William Ruto, the suspended Kenyan higher education minister, said he will meet the chief prosecutor of the International Criminal Court, which is investigating post-election violence in the country.
Ruto left Nairobi, the Kenyan capital, last night for the meeting in The Hague. “I asked for an appointment” with Luis Moreno-Ocampo, he said in remarks aired on NTV, a broadcaster owned by Nation Media Group. He didn’t elaborate.
Ruto is among 10 individuals Moreno-Ocampo wrote to requesting a meeting because their names are mentioned in statements by witnesses about clashes in the East African nation between December 2007 and February 2008, the Nairobi-based Daily Nation newspaper reported today.
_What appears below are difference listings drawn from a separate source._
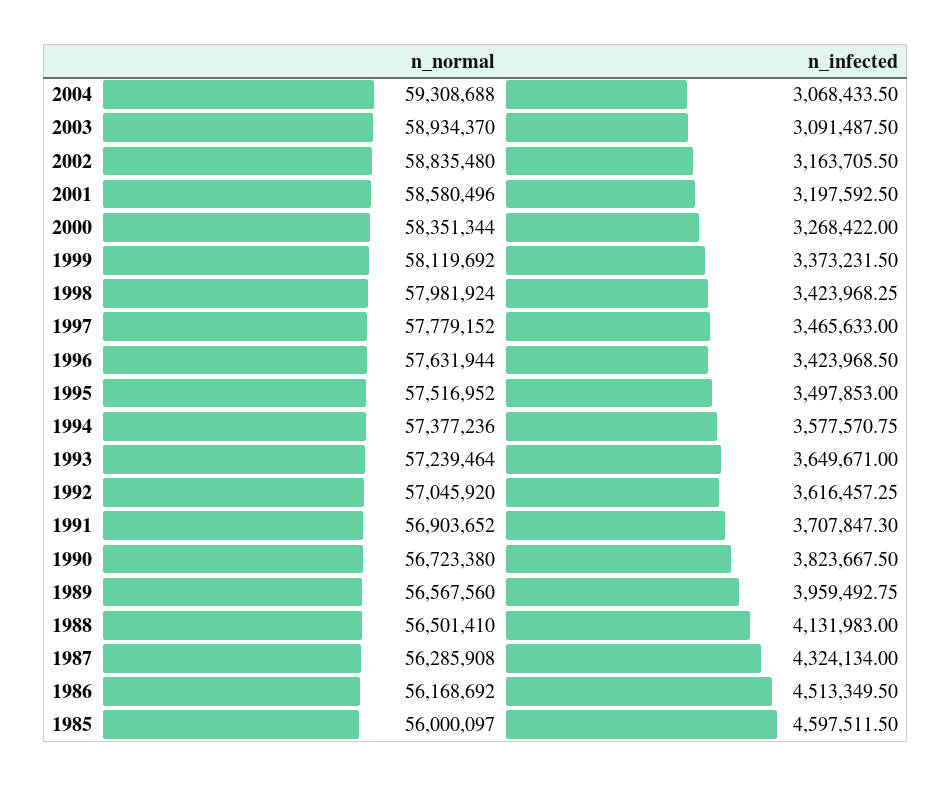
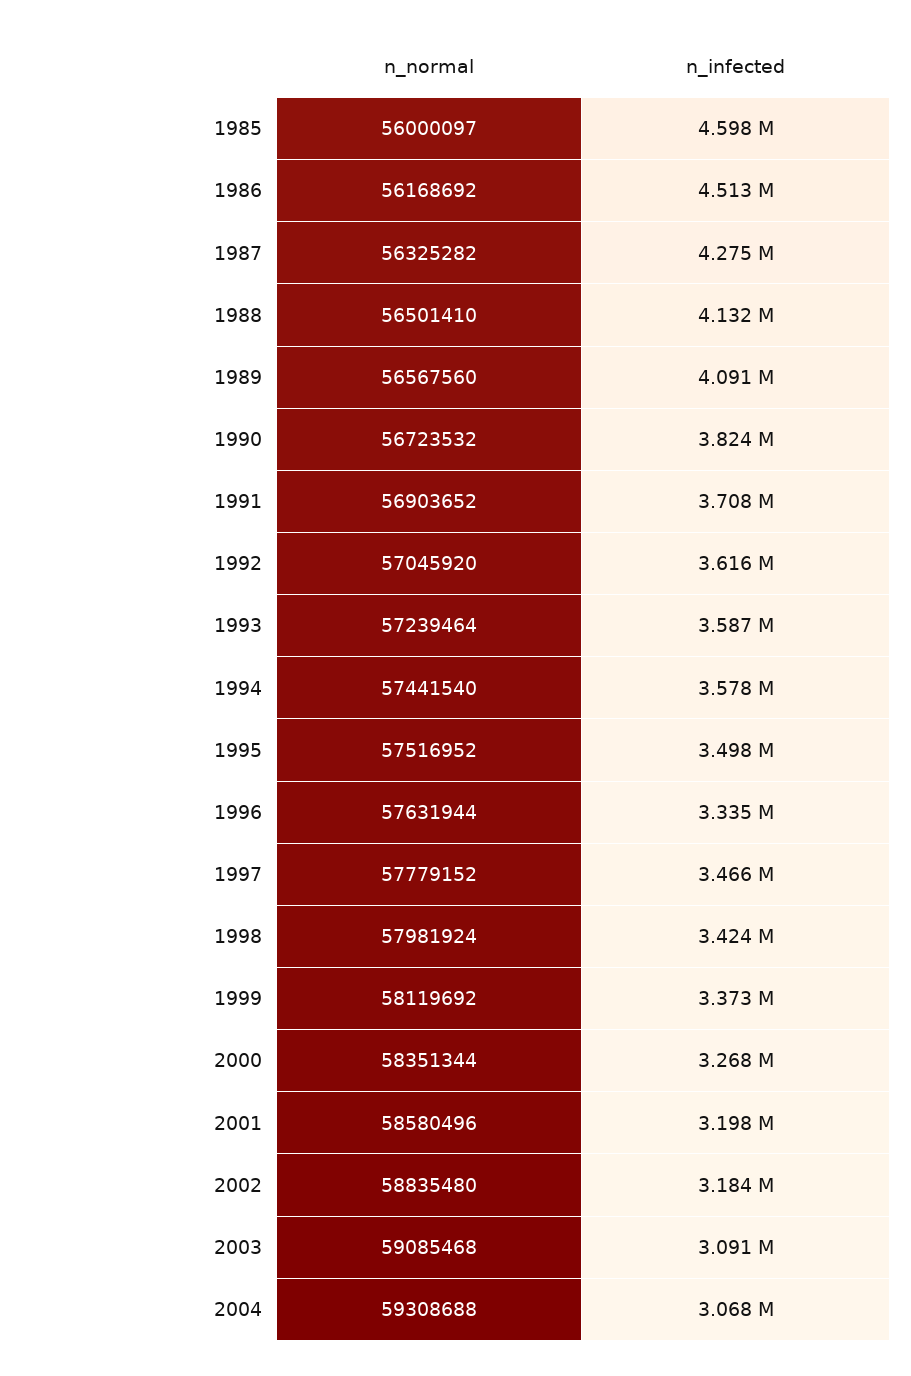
  {
    "n_normal": {
      "2004": 59308688,
-     "2003": 58934370,
+     "2003": 59085468,
      "2002": 58835480,
      "2001": 58580496,
      "2000": 58351344,
      "1999": 58119692,
      "1998": 57981924,
      "1997": 57779152,
      "1996": 57631944,
      "1995": 57516952,
-     "1994": 57377236,
+     "1994": 57441540,
      "1993": 57239464,
      "1992": 57045920,
      "1991": 56903652,
-     "1990": 56723380,
+     "1990": 56723532,
      "1989": 56567560,
      "1988": 56501410,
-     "1987": 56285908,
+     "1987": 56325282,
      "1986": 56168692,
      "1985": 56000097
    },
    "n_infected": {
      "2004": 3068433.5,
      "2003": 3091487.5,
-     "2002": 3163705.5,
+     "2002": 3184000,
      "2001": 3197592.5,
      "2000": 3268422,
      "1999": 3373231.5,
      "1998": 3423968.25,
      "1997": 3465633,
-     "1996": 3423968.5,
+     "1996": 3335000,
      "1995": 3497853,
      "1994": 3577570.75,
-     "1993": 3649671,
+     "1993": 3587000,
      "1992": 3616457.25,
      "1991": 3707847.3,
      "1990": 3823667.5,
-     "1989": 3959492.75,
+     "1989": 4091000,
      "1988": 4131983,
-     "1987": 4324134,
+     "1987": 4275000,
      "1986": 4513349.5,
      "1985": 4597511.5
    }
  }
The fighting was triggered by a December 2007 vote that returned President Mwai Kibaki to office and which his political rival, Raila Odinga, said was rigged. The bloodshed ended with the signing of a power-sharing accord, brokered by former United Nations Secretary-General Kofi Annan, that left Kibaki as president and installed Odinga as prime minister.
In May, Moreno-Ocampo said he would present cases against six Kenyans by the end of the year. On March 31, the court’s pre-trial chamber authorized Moreno-Ocampo to pursue investigations into crimes against humanity allegedly committed during the conflict.
Ruto temporarily relinquished his post on Oct. 19 pending the conclusion of a fraud case involving the sale of land to a state-owned company. He denies any involvement.
Ruto plans to form a new political party for which he’ll run for the Kenyan presidency in elections scheduled for 2012, the Standard reported on Nov. 1.